When I went to a young adult group at my hometown church a few years back, I had conversations with several of the guys my age. Most of them in the 17-20 year range. As each of the conversations went, we talked about what the plan was after high school.

Each of them had said something along the lines of “I’m going to go after this job or college degree because I’ve heard you can make pretty good money doing it.”

There were different variations of it, but this was the basic idea. Something that would allow them to make good money to live more comfortably.

One of my favorite quotes:

“Give me one hundred preachers who fear nothing but sin, and desire nothing but God, and I care not a straw whether they be clergymen or laymen; such alone will shake the gates of hell and set up the kingdom of heaven on Earth.” ~ John Wesley

In his quote, notice John Wesley doesn’t even mention the word money. He doesn’t say that “if they have the money and support will shake the gates of hell.” Money is no object to God.

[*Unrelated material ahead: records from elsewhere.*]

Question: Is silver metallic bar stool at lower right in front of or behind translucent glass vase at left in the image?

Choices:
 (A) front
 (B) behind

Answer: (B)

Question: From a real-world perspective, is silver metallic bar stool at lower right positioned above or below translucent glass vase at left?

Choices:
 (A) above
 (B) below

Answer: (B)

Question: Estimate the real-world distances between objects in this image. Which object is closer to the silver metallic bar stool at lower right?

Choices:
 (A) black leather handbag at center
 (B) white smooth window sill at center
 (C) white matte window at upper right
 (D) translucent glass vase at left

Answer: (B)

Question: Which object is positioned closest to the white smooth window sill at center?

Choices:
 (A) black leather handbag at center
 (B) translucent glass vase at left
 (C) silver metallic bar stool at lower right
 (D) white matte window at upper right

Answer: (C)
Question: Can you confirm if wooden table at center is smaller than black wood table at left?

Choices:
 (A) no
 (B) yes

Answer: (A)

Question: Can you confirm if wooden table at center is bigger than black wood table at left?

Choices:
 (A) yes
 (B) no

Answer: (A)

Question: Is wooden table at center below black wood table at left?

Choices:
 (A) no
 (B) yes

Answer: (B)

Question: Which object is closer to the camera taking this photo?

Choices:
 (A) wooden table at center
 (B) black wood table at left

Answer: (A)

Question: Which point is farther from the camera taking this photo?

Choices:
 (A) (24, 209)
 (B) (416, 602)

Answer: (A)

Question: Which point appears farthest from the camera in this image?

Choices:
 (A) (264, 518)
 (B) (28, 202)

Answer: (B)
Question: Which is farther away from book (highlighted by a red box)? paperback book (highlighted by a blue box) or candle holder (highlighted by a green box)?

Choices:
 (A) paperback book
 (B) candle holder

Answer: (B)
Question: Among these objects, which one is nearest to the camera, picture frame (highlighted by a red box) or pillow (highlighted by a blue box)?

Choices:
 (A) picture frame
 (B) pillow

I see so many believers making life decisions based on what the best job is. This is not altogether a bad thing. Especially if you have a family to provide for it’s important to make sure you are doing that. However, the problem I see arises when the focus is so much on the job and making money that there isn’t any attention paid to spiritual growth. Where physical and financial growth is put up front and spiritual is put on the back burner.

As Christians (and really as humans) we are made to live in a community. Having a Christian community around you to live life with you and encourage you in your growth with Christ is SO important. So many kids my age and younger are making their decisions not based on where there are other believers there to challenge them but on where THEY can grow the most. They separate their growth and the growth that comes from following Christ.

What if the next big decision you made you made purely with the motive be to know Christ better and to help make him known better? Maybe that means taking a lower-paying job so that you can free up more time to spend in your neighborhood. Maybe it’s moving to a place that has less cool things to do but has a great community of believers who are active in the community. Maybe it’s just spending your time with those who are going to encourage you in Christ and push you to pursue Him instead of the things of this world.

If really all we desired was God and to make Him known, I agree with John Wesley. Can you imagine now an entire city of believers who had this desire? Our communities would change so fast.

Let vision, not provision, drive your decisions.